Bug 1541122

Summary:

Improve geo-rep pre-validation logs

Product:

[Red Hat Storage] Red Hat Gluster Storage

Reporter:

Dana Lane <dlane>

Component:

geo-replication

Assignee:

Kotresh HR <khiremat>

Status:

CLOSED ERRATA

QA Contact:

Rahul Hinduja <rhinduja>

Severity:

high

Docs Contact:

Priority:

urgent

Version:

rhhi-1.1

CC:

amukherj, annair, ascerra, csaba, dfitzpat, dlane, khiremat, rallan, rcyriac, rhinduja, rhs-bugs, sheggodu, storage-qa-internal, vdas

Target Milestone:

---

Keywords:

Reopened

Target Release:

RHGS 3.4.0

Hardware:

Unspecified

OS:

Unspecified

Whiteboard:

Fixed In Version:

glusterfs-3.12.2-5

Doc Type:

If docs needed, set a value

Doc Text:

Story Points:

---

Clone Of:

Environment:

Last Closed:

2018-09-04 06:42:04 UTC

Type:

Bug

Regression:

---

Mount Type:

---

Documentation:

---

CRM:

Verified Versions:

Category:

---

oVirt Team:

---

RHEL 7.3 requirements from Atomic Host:

Cloudforms Team:

---

Target Upstream Version:

Embargoed:

Bug Depends On:

Bug Blocks:

1503137

Attachments:

Description	Flags
Slave.log from the SOURCE system	none

Description Dana Lane 2018-02-01 18:36:08 UTC

Description of problem: Starting with 2 RHHI pods, I attempted to follow the documentaton to configure geo-replication and get the following error; Unable to fetch slave volume details. Please check the slave cluster and slave volume.

The exact steps followed starting with Maintaining Redhat Hyperconverged Infrastructure in section 3.1 Configuring geo-replication for disaster recovery;

1 - [On pod I want to replicate FROM] #gluster volume set all cluster.enable-shared-storage enable
2 - [On the pod I want to replicate TO] #gluster volume set data features.shard enable  (Where data is the name of the destination volume)
3 - Pointed to the gluster documentaton, section 10.3.4.1 Setting up your environment for Geo-replication sessoin
4 - [On pod I want to replicate FROM] #gluster system:: execute gsec_create
5 - [On pod I want to replicate FROM] #gluster volume geo-replication data 192.168.50.36::data create push-pem  (The volume name on both the source and target systems is called 'data' and 192.168.50.36 is the IP of the master node on the target pod.) 
6 - Resulting error; 
Unable to fetch slave volume details. Please check the slave cluster and slave volume.
geo-replication command failed


Passwordless ssh is configured.

Version-Release number of selected component (if applicable):


How reproducible:
I've run these commands exactly multiple times in either direction and they both fail the same way. 100% repeatable in my configuration


Steps to Reproduce:
(See above)

Actual results:
Unable to fetch slave volume details. Please check the slave cluster and slave volume.

· · · · · · ·

Work order A:
What priority does the bug report list?
Work order B:
Rewrite the bug report from "The exact steps" to "the destination volume)", changing "disaster recovery" to "data protection".

· · · · · · ·

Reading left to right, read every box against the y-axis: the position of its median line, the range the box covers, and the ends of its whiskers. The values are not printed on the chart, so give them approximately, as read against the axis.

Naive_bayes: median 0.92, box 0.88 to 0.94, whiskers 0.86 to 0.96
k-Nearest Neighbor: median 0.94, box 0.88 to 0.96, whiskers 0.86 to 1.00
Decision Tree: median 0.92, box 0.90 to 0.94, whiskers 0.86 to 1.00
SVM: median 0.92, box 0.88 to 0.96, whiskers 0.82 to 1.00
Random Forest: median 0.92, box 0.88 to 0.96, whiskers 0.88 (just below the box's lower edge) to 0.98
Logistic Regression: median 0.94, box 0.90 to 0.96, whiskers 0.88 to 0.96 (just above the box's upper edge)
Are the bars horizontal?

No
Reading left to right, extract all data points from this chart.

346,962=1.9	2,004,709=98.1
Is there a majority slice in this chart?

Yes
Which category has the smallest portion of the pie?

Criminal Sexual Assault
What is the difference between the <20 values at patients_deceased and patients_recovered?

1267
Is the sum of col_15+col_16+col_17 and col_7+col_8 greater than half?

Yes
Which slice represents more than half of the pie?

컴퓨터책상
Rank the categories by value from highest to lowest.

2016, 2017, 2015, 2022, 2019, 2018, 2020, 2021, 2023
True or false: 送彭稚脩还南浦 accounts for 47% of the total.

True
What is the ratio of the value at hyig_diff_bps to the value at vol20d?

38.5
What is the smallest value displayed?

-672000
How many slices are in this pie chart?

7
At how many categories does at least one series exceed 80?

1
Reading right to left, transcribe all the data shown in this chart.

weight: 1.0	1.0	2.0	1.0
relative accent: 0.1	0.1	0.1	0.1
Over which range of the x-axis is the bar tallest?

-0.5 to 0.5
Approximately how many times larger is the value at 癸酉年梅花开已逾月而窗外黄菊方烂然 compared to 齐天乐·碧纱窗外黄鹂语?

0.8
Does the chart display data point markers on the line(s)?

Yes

· · · · · · ·

Expected answer A:
Urgent

Expected answer B:
The exact steps followed starting with Maintaining Redhat Hyperconverged Infrastructure in section 3.1 Configuring geo-replication for data protection;

1 - [On pod I want to replicate FROM] #gluster volume set all cluster.enable-shared-storage enable
2 - [On the pod I want to replicate TO] #gluster volume set data features.shard enable  (Where data is the name of the destination volume)